Szpital do likwidacji
Treść
Ruszyła procedura likwidacji szpitala Instytutu Centrum Zdrowia Matki Polki w Łodzi. To odpowiedź ministra zdrowia Zbigniewa Religi na utratę płynności finansowej szpitala i niemożność zapewnienia pacjentom opieki medycznej. Resort nie kryje, że los szpitala przypieczętował strajk lekarzy, ale ci i tak nie zamierzają przerwać protestu.
Ministerstwo Zdrowia obarcza odpowiedzialnością za sytuację w placówce lekarzy, którzy kontynuują strajk głodowy. Także według dyrekcji szpitala, trudna sytuacja ICZMP to konsekwencja strajku lekarzy i braku pieniędzy na płace oraz leczenie pacjentów.

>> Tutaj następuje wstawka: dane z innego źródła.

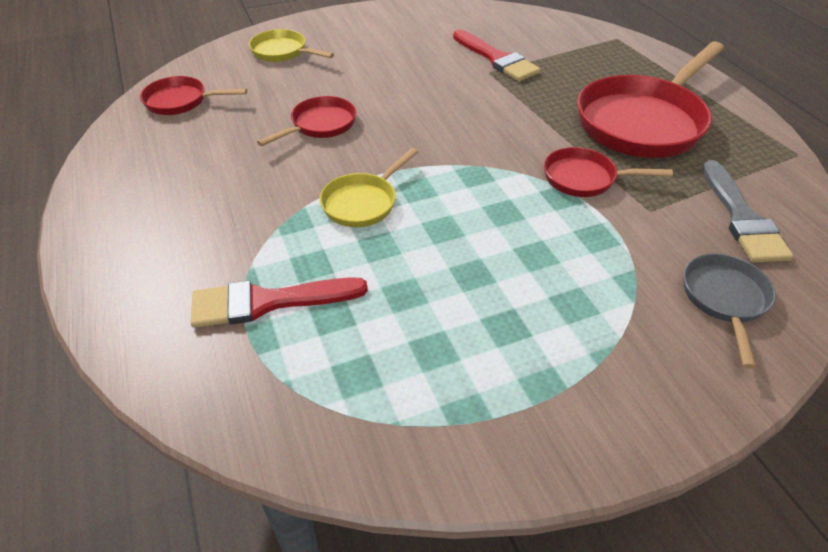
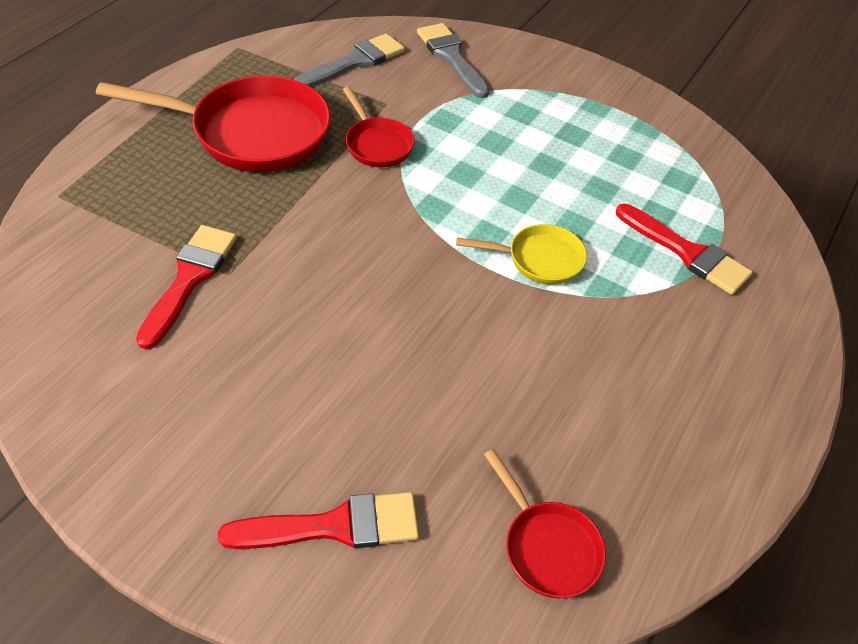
camera: 130 degrees left, 5 degrees up
(282, 52) = (334, 526): yellow pan -> red brush
(320, 125) = (463, 362): red pan -> none
(724, 300) = (451, 57): grey pan -> grey brush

Jak wyjaśnił dyrektor Centrum Przemysław Oszukowski, od miesiąca lekarze nie wysyłają sprawozdań do NFZ i szpital nie ma za co leczyć chorych. Rzecznik resortu zdrowia Paweł Trzciński powiedział, że w sprawie likwidacji Centrum trwają rozmowy z ministerstwami: Finansów oraz Nauki i Szkolnictwa Wyższego, które muszą wyrazić na to zgodę.
W miejsce Centrum ma powstać kilka nowoczesnych jednostek. - W ich ramach ma funkcjonować ośrodek ginekologiczno-położniczy, z którego słynie szpital, choć w znacznie okrojonej formie - mówi Paweł Trzciński. Rzecznik nie wyklucza, że niektóre oddziały ICZMP przejdą pod zarząd Uniwersytetu Medycznego w Łodzi, bo docelowo placówka powinna zostać klinicznym szpitalem UM. - Skutkowałoby to dopasowaniem struktury szpitala do potrzeb uczelni medycznej - zaznaczył Oszukowski. Dodał, że liczący niemal tysiąc łóżek szpital jest wypełniony w 1/3 i to obłożenie się zmniejsza. Minister Zbigniew Religa powiedział, że ICZMP to "moloch z lat 70.", zupełnie niedostosowany do obecnych potrzeb.
W placówce głoduje obecnie około dziesięciu lekarzy, kilkudziesięciu jest już na zwolnieniach lekarskich. Wczoraj komitet strajkowy miał zdecydować, czy do protestu głodowego przystąpią wszyscy zatrudnieni tam medycy. Decyzja była uzależniona od rozmów z dyrekcją, te niestety zakończyły się patem i lekarze nie zgodzili się na przekazanie dokumentacji medycznej do NFZ. Na dziś zaplanowano kolejne rozmowy z dyrekcją szpitala. Jeśli one nie przyniosą rezultatów, to lekarze nie wykluczają zaostrzenia protestu.